**PROBLEM REQUIREMENTS**
Read the mmiotrace extract below and decide whether each statement agrees with it. Answer yes or no and quote the deciding words: 1. Intel first developed MMIO tracing around 2003. 2. Mmiotrace supports ARM processors. 3. Jeff Muizelaar adapted mmiotrace for mainline inclusion.

Documentation/tracers/mmiotrace.txt 0 → 100644
浏览文件 @ 91d0322b
In-kernel memory-mapped I/O tracing
Home page and links to optional user space tools:
http://nouveau.freedesktop.org/wiki/MmioTrace
MMIO tracing was originally developed by Intel around 2003 for their Fault
Injection Test Harness. In Dec 2006 - Jan 2007, using the code from Intel,
Jeff Muizelaar created a tool for tracing MMIO accesses with the Nouveau
project in mind. Since then many people have contributed.
Mmiotrace was built for reverse engineering any memory-mapped IO device with
the Nouveau project as the first real user. Only x86 and x86_64 architectures
are supported.
Out-of-tree mmiotrace was originally modified for mainline inclusion and
ftrace framework by Pekka Paalanen <pq@iki.fi>.

**DATASET CONTENT**
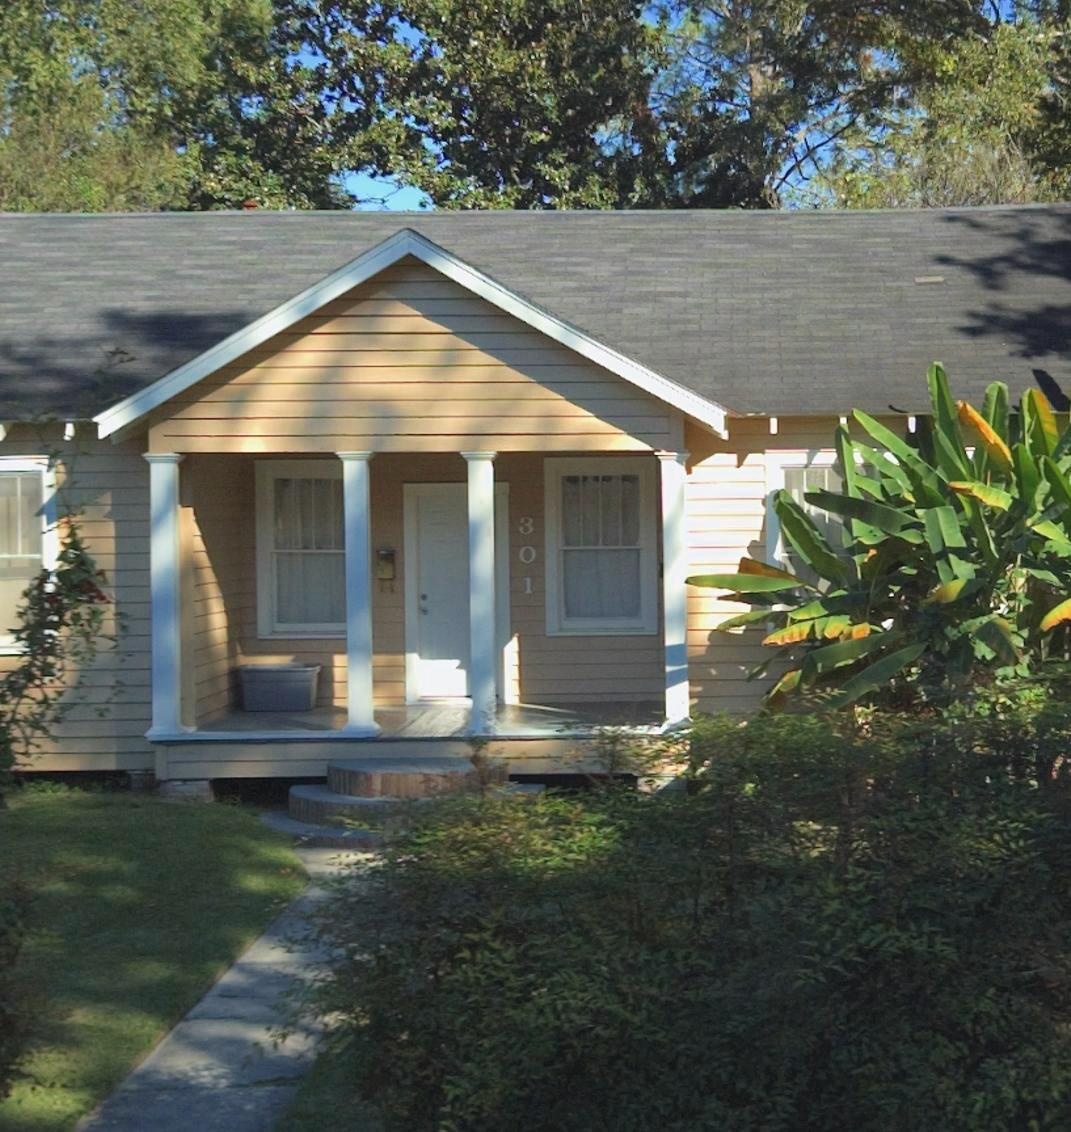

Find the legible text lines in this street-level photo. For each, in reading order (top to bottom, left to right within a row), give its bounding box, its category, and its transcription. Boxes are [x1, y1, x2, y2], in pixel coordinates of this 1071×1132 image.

**FULL RESPONSE**
1. Yes: "MMIO tracing was originally developed by Intel around 2003"
2. No: "Only x86 and x86_64 architectures are supported."
3. No: "Out-of-tree mmiotrace was originally modified for mainline inclusion and ftrace framework by Pekka Paalanen"